How do I summarize a data.table with unreliable data across multiple columns?
Specifically, given
fields <- c("country","language")
dt <- data.table(user=c(rep(3, 5), rep(4, 5)),
behavior=c(rep(FALSE,5),rep(TRUE,5)),
country=c(rep(1,4),rep(2,6)),
language=c(rep(6,6),rep(5,4)),
event=1:10, key=c("user",fields))
dt
# user behavior country language event
# 1: 3 FALSE 1 6 1
# 2: 3 FALSE 1 6 2
# 3: 3 FALSE 1 6 3
# 4: 3 FALSE 1 6 4
# 5: 3 FALSE 2 6 5
# 6: 4 TRUE 2 5 7
# 7: 4 TRUE 2 5 8
# 8: 4 TRUE 2 5 9
# 9: 4 TRUE 2 5 10
# 10: 4 TRUE 2 6 6
I want to get
# user behavior country.name country.support language.name language.support
# 1: 3 FALSE 1 0.8 6 1.0
# 2: 4 TRUE 2 1.0 5 0.8
(here the x.name is the most common x for the user and x.support is the share events where this top x was observed)
without having to go through both fields by hand like this:
users <- dt[, sum(behavior) > 0, by=user] # have behavior at least once
setnames(users, "V1", "behavior")
dt.out <- dt[, .N, by=list(user,country)
][, list(country[which.max(N)],max(N)/sum(N)), by=user]
setnames(dt.out, c("V1", "V2"), paste0("country",c(".name", ".support")))
users <- users[dt.out]
dt.out <- dt[, .N, by=list(user,language)
][, list(language[which.max(N)], max(N)/sum(N)), by=user]
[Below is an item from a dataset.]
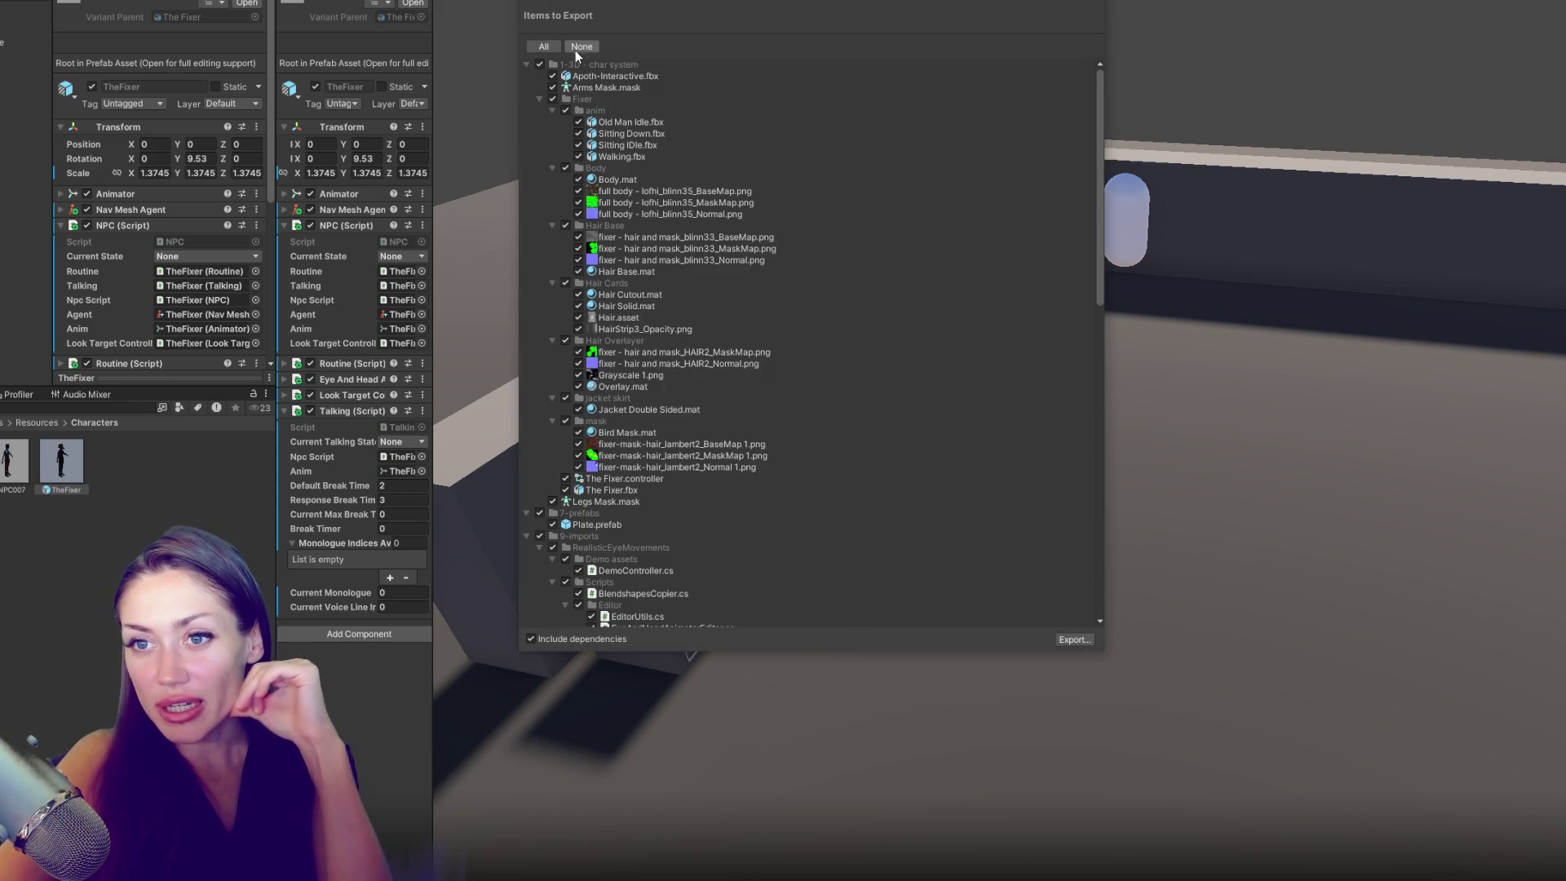
left_click(538, 99)
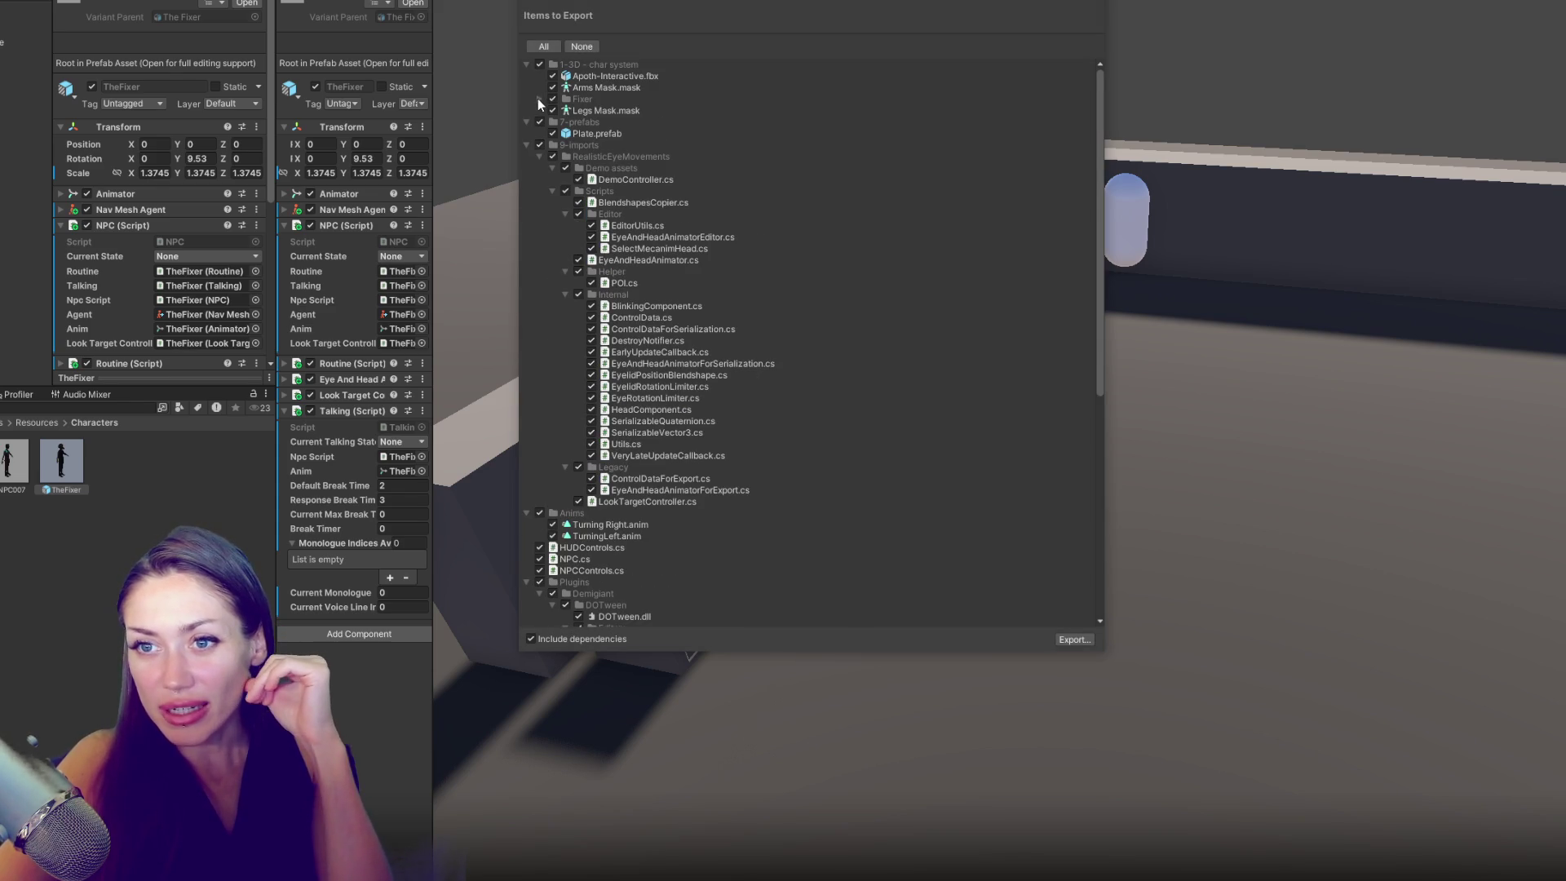
left_click(540, 157)
left_click(539, 249)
setnames(dt.out, c("V1", "V2"), paste0("language",c(".name", ".support")))
users <- users[dt.out]
users
# user behavior country.name country.support language.name language.support
# 1: 3 FALSE 1 0.8 6 1.0
# 2: 4 TRUE 2 1.0 5 0.8
The actual number of fields is 5 and I want to avoid having to repeat the same code for each field separately, and have to edit this function if I ever modify fields.
Please note that this is the substance of this question, the support computation was kindly explained to me elsewhere.
As in the referenced question, my data set has about 10^7 rows, so I really need a solution that scales; it would also be nice if I could avoid unnecessary copying like in users <- users[dt.out].